* [Exercise]
The lines to reproduce run from the first one below to the line containing "nose: (105, 94)", both included. Reproduce them exactly and nothing else.

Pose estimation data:
━━━━
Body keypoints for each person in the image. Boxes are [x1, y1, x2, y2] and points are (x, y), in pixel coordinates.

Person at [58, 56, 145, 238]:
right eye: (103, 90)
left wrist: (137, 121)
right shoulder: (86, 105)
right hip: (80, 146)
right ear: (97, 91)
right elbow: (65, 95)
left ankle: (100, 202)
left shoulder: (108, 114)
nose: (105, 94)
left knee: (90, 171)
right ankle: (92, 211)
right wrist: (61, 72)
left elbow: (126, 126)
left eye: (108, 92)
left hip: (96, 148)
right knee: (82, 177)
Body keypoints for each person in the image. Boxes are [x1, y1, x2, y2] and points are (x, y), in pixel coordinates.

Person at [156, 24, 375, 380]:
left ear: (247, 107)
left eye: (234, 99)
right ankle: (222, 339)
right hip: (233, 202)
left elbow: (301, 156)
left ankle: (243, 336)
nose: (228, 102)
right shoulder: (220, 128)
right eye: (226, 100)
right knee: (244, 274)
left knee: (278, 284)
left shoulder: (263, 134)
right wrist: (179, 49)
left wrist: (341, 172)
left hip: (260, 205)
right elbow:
━━━━
* [Reply to the exercise]
Body keypoints for each person in the image. Boxes are [x1, y1, x2, y2] and points are (x, y), in pixel coordinates.

Person at [58, 56, 145, 238]:
right eye: (103, 90)
left wrist: (137, 121)
right shoulder: (86, 105)
right hip: (80, 146)
right ear: (97, 91)
right elbow: (65, 95)
left ankle: (100, 202)
left shoulder: (108, 114)
nose: (105, 94)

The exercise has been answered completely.